▶ Dataset extract:
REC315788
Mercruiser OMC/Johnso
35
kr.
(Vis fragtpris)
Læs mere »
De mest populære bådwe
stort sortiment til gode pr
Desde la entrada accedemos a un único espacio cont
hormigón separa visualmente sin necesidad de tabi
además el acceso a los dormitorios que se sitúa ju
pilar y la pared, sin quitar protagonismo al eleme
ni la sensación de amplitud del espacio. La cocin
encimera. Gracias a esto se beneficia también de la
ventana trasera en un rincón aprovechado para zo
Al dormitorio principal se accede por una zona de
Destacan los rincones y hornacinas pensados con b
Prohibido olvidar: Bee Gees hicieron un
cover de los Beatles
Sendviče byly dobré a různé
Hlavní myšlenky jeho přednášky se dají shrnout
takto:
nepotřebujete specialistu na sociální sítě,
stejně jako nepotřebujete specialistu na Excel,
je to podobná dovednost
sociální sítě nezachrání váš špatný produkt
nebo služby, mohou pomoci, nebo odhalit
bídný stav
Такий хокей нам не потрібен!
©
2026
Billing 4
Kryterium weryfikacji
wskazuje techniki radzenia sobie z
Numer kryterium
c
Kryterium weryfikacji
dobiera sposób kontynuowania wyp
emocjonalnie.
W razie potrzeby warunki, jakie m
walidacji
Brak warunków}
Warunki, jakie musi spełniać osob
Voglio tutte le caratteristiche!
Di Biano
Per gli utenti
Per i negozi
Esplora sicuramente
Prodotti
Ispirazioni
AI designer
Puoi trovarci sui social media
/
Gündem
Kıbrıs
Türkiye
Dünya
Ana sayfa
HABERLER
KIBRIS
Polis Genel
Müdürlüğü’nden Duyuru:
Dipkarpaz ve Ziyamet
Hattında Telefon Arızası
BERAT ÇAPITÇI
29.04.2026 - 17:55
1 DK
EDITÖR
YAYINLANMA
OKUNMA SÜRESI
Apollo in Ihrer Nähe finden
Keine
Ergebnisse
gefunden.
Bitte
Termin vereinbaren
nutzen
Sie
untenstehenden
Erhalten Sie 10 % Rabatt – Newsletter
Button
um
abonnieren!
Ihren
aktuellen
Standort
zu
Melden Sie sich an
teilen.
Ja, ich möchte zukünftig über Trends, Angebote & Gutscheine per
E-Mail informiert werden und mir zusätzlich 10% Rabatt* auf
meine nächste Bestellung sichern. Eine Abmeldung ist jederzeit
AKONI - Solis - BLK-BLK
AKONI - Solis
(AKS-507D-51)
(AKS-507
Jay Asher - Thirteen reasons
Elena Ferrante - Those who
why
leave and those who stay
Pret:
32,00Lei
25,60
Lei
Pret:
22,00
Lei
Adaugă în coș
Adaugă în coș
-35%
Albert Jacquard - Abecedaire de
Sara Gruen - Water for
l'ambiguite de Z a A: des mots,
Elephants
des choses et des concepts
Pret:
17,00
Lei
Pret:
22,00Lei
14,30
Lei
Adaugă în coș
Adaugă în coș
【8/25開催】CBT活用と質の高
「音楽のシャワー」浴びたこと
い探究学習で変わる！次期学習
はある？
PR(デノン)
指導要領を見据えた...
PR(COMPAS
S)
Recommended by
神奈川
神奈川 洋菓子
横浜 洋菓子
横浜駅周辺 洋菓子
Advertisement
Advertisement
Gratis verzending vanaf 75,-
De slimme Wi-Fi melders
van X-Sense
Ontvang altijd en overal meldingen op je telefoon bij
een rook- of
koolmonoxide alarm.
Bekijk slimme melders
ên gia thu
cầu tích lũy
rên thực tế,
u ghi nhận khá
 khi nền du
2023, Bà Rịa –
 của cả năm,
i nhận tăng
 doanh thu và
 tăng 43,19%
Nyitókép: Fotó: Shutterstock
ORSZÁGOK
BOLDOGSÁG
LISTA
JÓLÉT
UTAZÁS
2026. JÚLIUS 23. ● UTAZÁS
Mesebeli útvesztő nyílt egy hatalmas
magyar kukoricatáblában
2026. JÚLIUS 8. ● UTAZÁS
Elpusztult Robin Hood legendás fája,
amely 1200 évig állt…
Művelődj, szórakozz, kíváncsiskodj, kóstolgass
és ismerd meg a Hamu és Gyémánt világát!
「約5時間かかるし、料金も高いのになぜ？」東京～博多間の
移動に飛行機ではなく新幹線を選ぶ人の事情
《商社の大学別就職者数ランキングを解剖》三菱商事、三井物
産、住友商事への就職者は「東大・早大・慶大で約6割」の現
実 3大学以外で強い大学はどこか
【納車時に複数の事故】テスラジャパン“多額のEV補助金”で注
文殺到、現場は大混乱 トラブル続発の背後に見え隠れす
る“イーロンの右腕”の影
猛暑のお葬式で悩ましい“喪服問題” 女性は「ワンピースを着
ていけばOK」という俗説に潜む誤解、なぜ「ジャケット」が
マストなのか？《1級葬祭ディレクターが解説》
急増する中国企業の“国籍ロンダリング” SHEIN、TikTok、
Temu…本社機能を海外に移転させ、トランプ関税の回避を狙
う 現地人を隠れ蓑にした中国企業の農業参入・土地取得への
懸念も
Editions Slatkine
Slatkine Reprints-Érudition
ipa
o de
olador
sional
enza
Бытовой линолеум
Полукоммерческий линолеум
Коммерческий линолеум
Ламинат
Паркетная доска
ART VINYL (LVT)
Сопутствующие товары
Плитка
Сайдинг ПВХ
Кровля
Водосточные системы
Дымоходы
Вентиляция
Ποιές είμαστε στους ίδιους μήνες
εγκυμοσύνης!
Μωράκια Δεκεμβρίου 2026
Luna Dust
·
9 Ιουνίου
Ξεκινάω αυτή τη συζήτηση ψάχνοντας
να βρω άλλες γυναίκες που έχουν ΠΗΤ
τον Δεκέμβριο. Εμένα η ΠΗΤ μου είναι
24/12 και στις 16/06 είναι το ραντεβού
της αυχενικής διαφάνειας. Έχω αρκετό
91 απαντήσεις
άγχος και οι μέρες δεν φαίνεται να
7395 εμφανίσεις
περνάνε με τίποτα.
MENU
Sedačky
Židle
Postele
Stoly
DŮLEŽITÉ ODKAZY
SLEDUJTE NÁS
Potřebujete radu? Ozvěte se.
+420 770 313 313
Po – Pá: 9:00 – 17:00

▶ To-do item: Recopy all of the records verbatim.

▶ Final answer:
REC315788
Mercruiser OMC/Johnso
35
kr.
(Vis fragtpris)
Læs mere »
De mest populære bådwe
stort sortiment til gode pr
Desde la entrada accedemos a un único espacio cont
hormigón separa visualmente sin necesidad de tabi
además el acceso a los dormitorios que se sitúa ju
pilar y la pared, sin quitar protagonismo al eleme
ni la sensación de amplitud del espacio. La cocin
encimera. Gracias a esto se beneficia también de la
ventana trasera en un rincón aprovechado para zo
Al dormitorio principal se accede por una zona de
Destacan los rincones y hornacinas pensados con b
Prohibido olvidar: Bee Gees hicieron un
cover de los Beatles
Sendviče byly dobré a různé
Hlavní myšlenky jeho přednášky se dají shrnout
takto:
nepotřebujete specialistu na sociální sítě,
stejně jako nepotřebujete specialistu na Excel,
je to podobná dovednost
sociální sítě nezachrání váš špatný produkt
nebo služby, mohou pomoci, nebo odhalit
bídný stav
Такий хокей нам не потрібен!
©
2026
Billing 4
Kryterium weryfikacji
wskazuje techniki radzenia sobie z
Numer kryterium
c
Kryterium weryfikacji
dobiera sposób kontynuowania wyp
emocjonalnie.
W razie potrzeby warunki, jakie m
walidacji
Brak warunków}
Warunki, jakie musi spełniać osob
Voglio tutte le caratteristiche!
Di Biano
Per gli utenti
Per i negozi
Esplora sicuramente
Prodotti
Ispirazioni
AI designer
Puoi trovarci sui social media
/
Gündem
Kıbrıs
Türkiye
Dünya
Ana sayfa
HABERLER
KIBRIS
Polis Genel
Müdürlüğü’nden Duyuru:
Dipkarpaz ve Ziyamet
Hattında Telefon Arızası
BERAT ÇAPITÇI
29.04.2026 - 17:55
1 DK
EDITÖR
YAYINLANMA
OKUNMA SÜRESI
Apollo in Ihrer Nähe finden
Keine
Ergebnisse
gefunden.
Bitte
Termin vereinbaren
nutzen
Sie
untenstehenden
Erhalten Sie 10 % Rabatt – Newsletter
Button
um
abonnieren!
Ihren
aktuellen
Standort
zu
Melden Sie sich an
teilen.
Ja, ich möchte zukünftig über Trends, Angebote & Gutscheine per
E-Mail informiert werden und mir zusätzlich 10% Rabatt* auf
meine nächste Bestellung sichern. Eine Abmeldung ist jederzeit
AKONI - Solis - BLK-BLK
AKONI - Solis
(AKS-507D-51)
(AKS-507
Jay Asher - Thirteen reasons
Elena Ferrante - Those who
why
leave and those who stay
Pret:
32,00Lei
25,60
Lei
Pret:
22,00
Lei
Adaugă în coș
Adaugă în coș
-35%
Albert Jacquard - Abecedaire de
Sara Gruen - Water for
l'ambiguite de Z a A: des mots,
Elephants
des choses et des concepts
Pret:
17,00
Lei
Pret:
22,00Lei
14,30
Lei
Adaugă în coș
Adaugă în coș
【8/25開催】CBT活用と質の高
「音楽のシャワー」浴びたこと
い探究学習で変わる！次期学習
はある？
PR(デノン)
指導要領を見据えた...
PR(COMPAS
S)
Recommended by
神奈川
神奈川 洋菓子
横浜 洋菓子
横浜駅周辺 洋菓子
Advertisement
Advertisement
Gratis verzending vanaf 75,-
De slimme Wi-Fi melders
van X-Sense
Ontvang altijd en overal meldingen op je telefoon bij
een rook- of
koolmonoxide alarm.
Bekijk slimme melders
ên gia thu
cầu tích lũy
rên thực tế,
u ghi nhận khá
 khi nền du
2023, Bà Rịa –
 của cả năm,
i nhận tăng
 doanh thu và
 tăng 43,19%
Nyitókép: Fotó: Shutterstock
ORSZÁGOK
BOLDOGSÁG
LISTA
JÓLÉT
UTAZÁS
2026. JÚLIUS 23. ● UTAZÁS
Mesebeli útvesztő nyílt egy hatalmas
magyar kukoricatáblában
2026. JÚLIUS 8. ● UTAZÁS
Elpusztult Robin Hood legendás fája,
amely 1200 évig állt…
Művelődj, szórakozz, kíváncsiskodj, kóstolgass
és ismerd meg a Hamu és Gyémánt világát!
「約5時間かかるし、料金も高いのになぜ？」東京～博多間の
移動に飛行機ではなく新幹線を選ぶ人の事情
《商社の大学別就職者数ランキングを解剖》三菱商事、三井物
産、住友商事への就職者は「東大・早大・慶大で約6割」の現
実 3大学以外で強い大学はどこか
【納車時に複数の事故】テスラジャパン“多額のEV補助金”で注
文殺到、現場は大混乱 トラブル続発の背後に見え隠れす
る“イーロンの右腕”の影
猛暑のお葬式で悩ましい“喪服問題” 女性は「ワンピースを着
ていけばOK」という俗説に潜む誤解、なぜ「ジャケット」が
マストなのか？《1級葬祭ディレクターが解説》
急増する中国企業の“国籍ロンダリング” SHEIN、TikTok、
Temu…本社機能を海外に移転させ、トランプ関税の回避を狙
う 現地人を隠れ蓑にした中国企業の農業参入・土地取得への
懸念も
Editions Slatkine
Slatkine Reprints-Érudition
ipa
o de
olador
sional
enza
Бытовой линолеум
Полукоммерческий линолеум
Коммерческий линолеум
Ламинат
Паркетная доска
ART VINYL (LVT)
Сопутствующие товары
Плитка
Сайдинг ПВХ
Кровля
Водосточные системы
Дымоходы
Вентиляция
Ποιές είμαστε στους ίδιους μήνες
εγκυμοσύνης!
Μωράκια Δεκεμβρίου 2026
Luna Dust
·
9 Ιουνίου
Ξεκινάω αυτή τη συζήτηση ψάχνοντας
να βρω άλλες γυναίκες που έχουν ΠΗΤ
τον Δεκέμβριο. Εμένα η ΠΗΤ μου είναι
24/12 και στις 16/06 είναι το ραντεβού
της αυχενικής διαφάνειας. Έχω αρκετό
91 απαντήσεις
άγχος και οι μέρες δεν φαίνεται να
7395 εμφανίσεις
περνάνε με τίποτα.
MENU
Sedačky
Židle
Postele
Stoly
DŮLEŽITÉ ODKAZY
SLEDUJTE NÁS
Potřebujete radu? Ozvěte se.
+420 770 313 313
Po – Pá: 9:00 – 17:00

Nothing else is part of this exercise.